- _WORK TASK_
Please rewrite the listing below, replacing "value" with "amount" and leaving everything else unchanged. Omit the pictures from your answer.

- _AVAILABLE RECORDS_
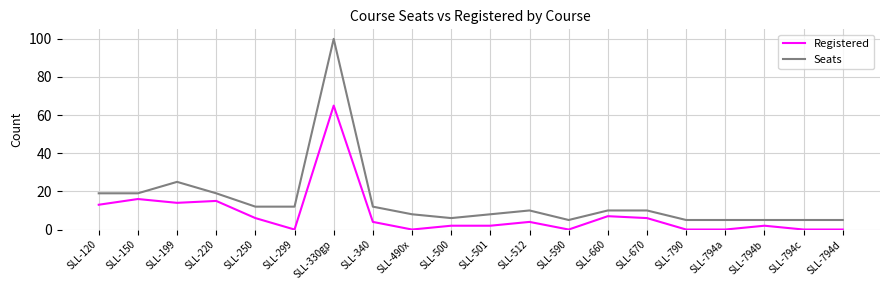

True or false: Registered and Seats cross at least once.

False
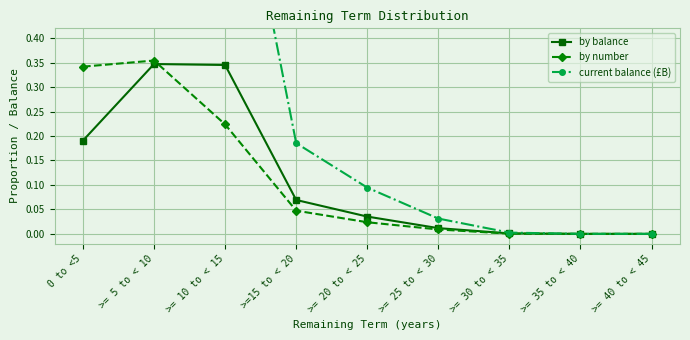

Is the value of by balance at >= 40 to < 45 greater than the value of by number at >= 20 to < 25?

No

- _TASK SOLUTION_
True or false: Registered and Seats cross at least once.

False

Is the amount of by balance at >= 40 to < 45 greater than the amount of by number at >= 20 to < 25?

No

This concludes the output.